O'Riordan's emerging technologies include Biosensors, "the technology developed will measure bio signs, such as blood pressure, heat rate, physical location. Then the information can be passed back to consumer or physician to track diabetes, or heart monitoring." She points out that such technology was used in the Olympics , "to help optimize performance, and empower individuals." She's also aware that such technologies raise questions of surveillance, and of who has access to this information.  "Huge amounts of data that someone else can use. What are the implications of these tracking technologies?  There are questions of ethics for artists to consider." O'Riordan's results will appear in peer reviewed articles and books, in workshops, in reports to the European Commission (who fund the work on In vitro meat,biosensors and smart grids,) and through digital media blogs and exhibit sites.


Today's Desktop

"I'm looking forward to developing syllabus areas in the debates of arts and sciences in digital culture," O'Riordan explains. She is also interested in developing curricula on new media publics for the new graduate program.  "Also in making links between other groups on campus and arts.
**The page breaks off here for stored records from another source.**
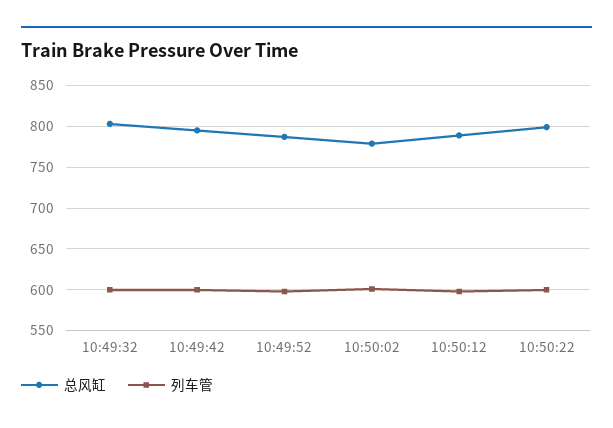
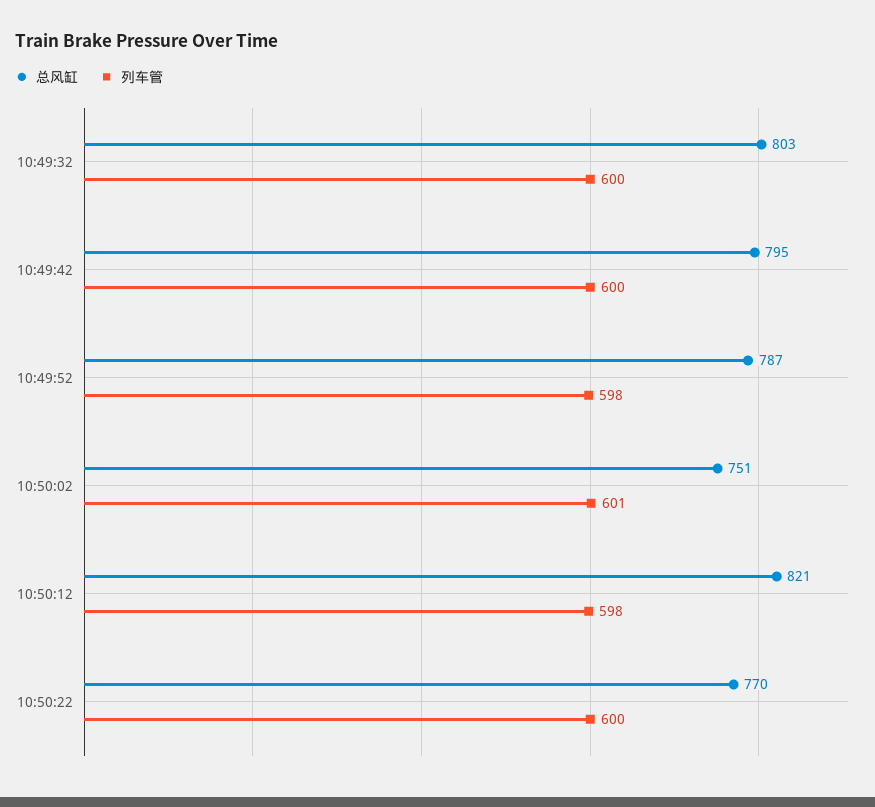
  {
    "总风缸": {
      "10:49:32": 803,
      "10:49:42": 795,
      "10:49:52": 787,
-     "10:50:02": 780,
+     "10:50:02": 751,
-     "10:50:12": 790,
+     "10:50:12": 821,
-     "10:50:22": 800
+     "10:50:22": 770
    },
    "列车管": {
      "10:49:32": 600,
      "10:49:42": 600,
      "10:49:52": 598,
      "10:50:02": 601,
      "10:50:12": 598,
      "10:50:22": 600
    }
  }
For example I led a new undergraduate artist in residency at the Center for Science and Justice (in sociology) in collaboration with the OpenLab Network and SPARC. I also chaired the Mary Flanagan panel on Critical Play, and am looking forward to organizing a visit from Professor Sally-Jane Norman (professor of performance technologies and director of Attenborough Centre for Contemporary Arts at the University of Sussex to develop relationships between University of Sussex and the Arts Division here at UCSC."


At this early stage, Kate O'Riordan's role in her new appointment can be considered an emerging technology unto itself.